- _INFORMATION SHOWN_
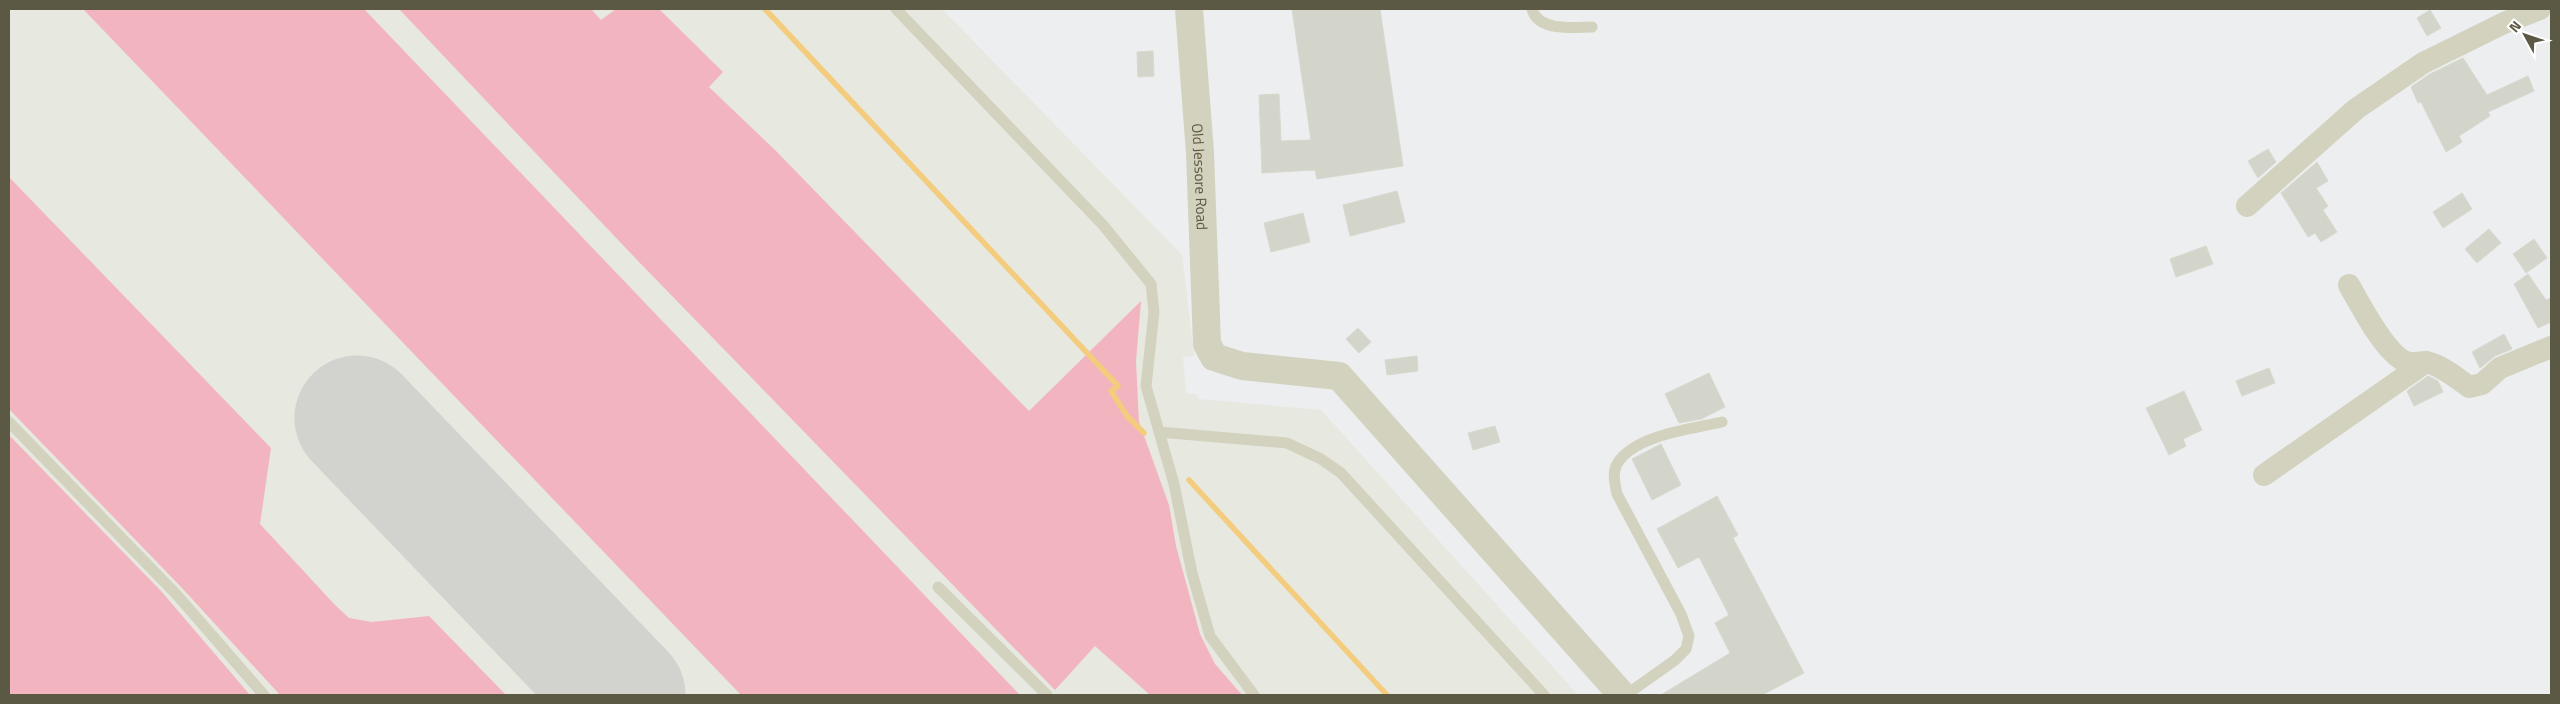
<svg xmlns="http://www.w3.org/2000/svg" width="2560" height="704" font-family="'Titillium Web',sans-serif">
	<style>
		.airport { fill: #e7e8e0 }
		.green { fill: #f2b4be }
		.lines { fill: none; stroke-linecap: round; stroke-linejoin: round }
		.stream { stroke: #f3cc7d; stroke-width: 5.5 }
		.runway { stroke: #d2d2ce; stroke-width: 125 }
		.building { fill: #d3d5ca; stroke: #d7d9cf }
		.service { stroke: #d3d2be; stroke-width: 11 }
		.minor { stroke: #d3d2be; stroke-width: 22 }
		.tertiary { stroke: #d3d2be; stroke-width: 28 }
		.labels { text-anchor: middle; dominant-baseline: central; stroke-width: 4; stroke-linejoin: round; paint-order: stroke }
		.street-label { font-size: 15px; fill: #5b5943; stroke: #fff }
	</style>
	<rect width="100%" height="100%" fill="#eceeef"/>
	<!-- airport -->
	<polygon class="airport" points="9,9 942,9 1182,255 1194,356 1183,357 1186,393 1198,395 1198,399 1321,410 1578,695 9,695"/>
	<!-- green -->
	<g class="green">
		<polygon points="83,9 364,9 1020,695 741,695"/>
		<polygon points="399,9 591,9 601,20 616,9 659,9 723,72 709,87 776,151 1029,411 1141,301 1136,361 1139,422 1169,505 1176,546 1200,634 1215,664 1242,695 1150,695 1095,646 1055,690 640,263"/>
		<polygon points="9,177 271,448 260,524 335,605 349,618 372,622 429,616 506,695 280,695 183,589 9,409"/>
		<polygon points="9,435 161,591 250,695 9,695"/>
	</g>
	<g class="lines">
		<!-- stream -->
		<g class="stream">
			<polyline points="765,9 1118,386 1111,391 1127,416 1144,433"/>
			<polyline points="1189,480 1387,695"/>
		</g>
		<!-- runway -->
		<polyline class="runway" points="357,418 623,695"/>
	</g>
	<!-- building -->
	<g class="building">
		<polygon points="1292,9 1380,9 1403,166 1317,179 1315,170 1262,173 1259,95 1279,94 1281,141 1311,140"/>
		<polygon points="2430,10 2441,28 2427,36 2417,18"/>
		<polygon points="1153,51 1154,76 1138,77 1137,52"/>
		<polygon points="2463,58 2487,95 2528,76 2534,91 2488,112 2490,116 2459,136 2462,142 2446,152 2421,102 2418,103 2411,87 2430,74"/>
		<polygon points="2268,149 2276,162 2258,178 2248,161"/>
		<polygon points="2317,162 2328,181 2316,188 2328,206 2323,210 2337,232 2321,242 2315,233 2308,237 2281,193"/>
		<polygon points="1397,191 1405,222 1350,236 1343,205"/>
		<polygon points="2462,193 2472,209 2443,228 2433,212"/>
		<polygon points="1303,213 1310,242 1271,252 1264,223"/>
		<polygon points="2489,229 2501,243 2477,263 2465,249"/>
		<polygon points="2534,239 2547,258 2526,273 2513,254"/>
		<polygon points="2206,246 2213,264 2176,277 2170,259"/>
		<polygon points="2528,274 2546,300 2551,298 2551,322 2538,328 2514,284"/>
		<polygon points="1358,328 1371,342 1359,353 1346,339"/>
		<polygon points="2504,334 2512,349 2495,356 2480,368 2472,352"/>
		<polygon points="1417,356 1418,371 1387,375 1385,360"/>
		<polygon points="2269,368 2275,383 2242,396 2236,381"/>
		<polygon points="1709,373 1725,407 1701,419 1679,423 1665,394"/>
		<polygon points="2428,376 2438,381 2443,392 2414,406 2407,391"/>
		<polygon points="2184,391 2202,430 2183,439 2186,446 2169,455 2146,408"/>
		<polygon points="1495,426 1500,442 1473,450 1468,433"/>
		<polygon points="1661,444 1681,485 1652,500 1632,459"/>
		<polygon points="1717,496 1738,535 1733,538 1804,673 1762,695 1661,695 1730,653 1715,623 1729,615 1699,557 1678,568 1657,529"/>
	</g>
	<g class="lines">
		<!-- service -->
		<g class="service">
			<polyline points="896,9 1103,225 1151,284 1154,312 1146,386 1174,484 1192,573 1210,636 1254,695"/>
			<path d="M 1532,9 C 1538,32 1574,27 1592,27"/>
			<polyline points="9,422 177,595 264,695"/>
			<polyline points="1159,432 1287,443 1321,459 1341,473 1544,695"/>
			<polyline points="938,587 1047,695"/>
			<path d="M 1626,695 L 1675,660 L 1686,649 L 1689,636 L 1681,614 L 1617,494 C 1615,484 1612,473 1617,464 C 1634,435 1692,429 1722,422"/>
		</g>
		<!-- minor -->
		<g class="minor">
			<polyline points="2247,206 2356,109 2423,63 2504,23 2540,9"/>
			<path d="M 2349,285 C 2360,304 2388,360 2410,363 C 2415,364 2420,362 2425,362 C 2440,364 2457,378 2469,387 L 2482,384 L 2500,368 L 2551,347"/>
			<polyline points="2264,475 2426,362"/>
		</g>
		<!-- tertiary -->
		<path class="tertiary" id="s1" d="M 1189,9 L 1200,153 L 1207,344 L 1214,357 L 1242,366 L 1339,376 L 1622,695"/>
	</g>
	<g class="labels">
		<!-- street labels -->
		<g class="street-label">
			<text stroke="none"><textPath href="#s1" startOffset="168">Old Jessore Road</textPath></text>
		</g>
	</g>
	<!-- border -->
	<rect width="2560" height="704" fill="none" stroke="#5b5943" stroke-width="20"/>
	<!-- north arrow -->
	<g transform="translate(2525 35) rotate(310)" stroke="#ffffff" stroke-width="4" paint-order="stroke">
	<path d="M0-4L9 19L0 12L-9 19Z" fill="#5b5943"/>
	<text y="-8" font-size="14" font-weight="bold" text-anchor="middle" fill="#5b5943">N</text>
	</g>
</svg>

- _ASSIGNED TASK_
Restate the records above in full, word for word. Keep pictures out.

- _RESPONSE_
<svg xmlns="http://www.w3.org/2000/svg" width="2560" height="704" font-family="'Titillium Web',sans-serif">
	<style>
		.airport { fill: #e7e8e0 }
		.green { fill: #f2b4be }
		.lines { fill: none; stroke-linecap: round; stroke-linejoin: round }
		.stream { stroke: #f3cc7d; stroke-width: 5.5 }
		.runway { stroke: #d2d2ce; stroke-width: 125 }
		.building { fill: #d3d5ca; stroke: #d7d9cf }
		.service { stroke: #d3d2be; stroke-width: 11 }
		.minor { stroke: #d3d2be; stroke-width: 22 }
		.tertiary { stroke: #d3d2be; stroke-width: 28 }
		.labels { text-anchor: middle; dominant-baseline: central; stroke-width: 4; stroke-linejoin: round; paint-order: stroke }
		.street-label { font-size: 15px; fill: #5b5943; stroke: #fff }
	</style>
	<rect width="100%" height="100%" fill="#eceeef"/>
	<!-- airport -->
	<polygon class="airport" points="9,9 942,9 1182,255 1194,356 1183,357 1186,393 1198,395 1198,399 1321,410 1578,695 9,695"/>
	<!-- green -->
	<g class="green">
		<polygon points="83,9 364,9 1020,695 741,695"/>
		<polygon points="399,9 591,9 601,20 616,9 659,9 723,72 709,87 776,151 1029,411 1141,301 1136,361 1139,422 1169,505 1176,546 1200,634 1215,664 1242,695 1150,695 1095,646 1055,690 640,263"/>
		<polygon points="9,177 271,448 260,524 335,605 349,618 372,622 429,616 506,695 280,695 183,589 9,409"/>
		<polygon points="9,435 161,591 250,695 9,695"/>
	</g>
	<g class="lines">
		<!-- stream -->
		<g class="stream">
			<polyline points="765,9 1118,386 1111,391 1127,416 1144,433"/>
			<polyline points="1189,480 1387,695"/>
		</g>
		<!-- runway -->
		<polyline class="runway" points="357,418 623,695"/>
	</g>
	<!-- building -->
	<g class="building">
		<polygon points="1292,9 1380,9 1403,166 1317,179 1315,170 1262,173 1259,95 1279,94 1281,141 1311,140"/>
		<polygon points="2430,10 2441,28 2427,36 2417,18"/>
		<polygon points="1153,51 1154,76 1138,77 1137,52"/>
		<polygon points="2463,58 2487,95 2528,76 2534,91 2488,112 2490,116 2459,136 2462,142 2446,152 2421,102 2418,103 2411,87 2430,74"/>
		<polygon points="2268,149 2276,162 2258,178 2248,161"/>
		<polygon points="2317,162 2328,181 2316,188 2328,206 2323,210 2337,232 2321,242 2315,233 2308,237 2281,193"/>
		<polygon points="1397,191 1405,222 1350,236 1343,205"/>
		<polygon points="2462,193 2472,209 2443,228 2433,212"/>
		<polygon points="1303,213 1310,242 1271,252 1264,223"/>
		<polygon points="2489,229 2501,243 2477,263 2465,249"/>
		<polygon points="2534,239 2547,258 2526,273 2513,254"/>
		<polygon points="2206,246 2213,264 2176,277 2170,259"/>
		<polygon points="2528,274 2546,300 2551,298 2551,322 2538,328 2514,284"/>
		<polygon points="1358,328 1371,342 1359,353 1346,339"/>
		<polygon points="2504,334 2512,349 2495,356 2480,368 2472,352"/>
		<polygon points="1417,356 1418,371 1387,375 1385,360"/>
		<polygon points="2269,368 2275,383 2242,396 2236,381"/>
		<polygon points="1709,373 1725,407 1701,419 1679,423 1665,394"/>
		<polygon points="2428,376 2438,381 2443,392 2414,406 2407,391"/>
		<polygon points="2184,391 2202,430 2183,439 2186,446 2169,455 2146,408"/>
		<polygon points="1495,426 1500,442 1473,450 1468,433"/>
		<polygon points="1661,444 1681,485 1652,500 1632,459"/>
		<polygon points="1717,496 1738,535 1733,538 1804,673 1762,695 1661,695 1730,653 1715,623 1729,615 1699,557 1678,568 1657,529"/>
	</g>
	<g class="lines">
		<!-- service -->
		<g class="service">
			<polyline points="896,9 1103,225 1151,284 1154,312 1146,386 1174,484 1192,573 1210,636 1254,695"/>
			<path d="M 1532,9 C 1538,32 1574,27 1592,27"/>
			<polyline points="9,422 177,595 264,695"/>
			<polyline points="1159,432 1287,443 1321,459 1341,473 1544,695"/>
			<polyline points="938,587 1047,695"/>
			<path d="M 1626,695 L 1675,660 L 1686,649 L 1689,636 L 1681,614 L 1617,494 C 1615,484 1612,473 1617,464 C 1634,435 1692,429 1722,422"/>
		</g>
		<!-- minor -->
		<g class="minor">
			<polyline points="2247,206 2356,109 2423,63 2504,23 2540,9"/>
			<path d="M 2349,285 C 2360,304 2388,360 2410,363 C 2415,364 2420,362 2425,362 C 2440,364 2457,378 2469,387 L 2482,384 L 2500,368 L 2551,347"/>
			<polyline points="2264,475 2426,362"/>
		</g>
		<!-- tertiary -->
		<path class="tertiary" id="s1" d="M 1189,9 L 1200,153 L 1207,344 L 1214,357 L 1242,366 L 1339,376 L 1622,695"/>
	</g>
	<g class="labels">
		<!-- street labels -->
		<g class="street-label">
			<text stroke="none"><textPath href="#s1" startOffset="168">Old Jessore Road</textPath></text>
		</g>
	</g>
	<!-- border -->
	<rect width="2560" height="704" fill="none" stroke="#5b5943" stroke-width="20"/>
	<!-- north arrow -->
	<g transform="translate(2525 35) rotate(310)" stroke="#ffffff" stroke-width="4" paint-order="stroke">
	<path d="M0-4L9 19L0 12L-9 19Z" fill="#5b5943"/>
	<text y="-8" font-size="14" font-weight="bold" text-anchor="middle" fill="#5b5943">N</text>
	</g>
</svg>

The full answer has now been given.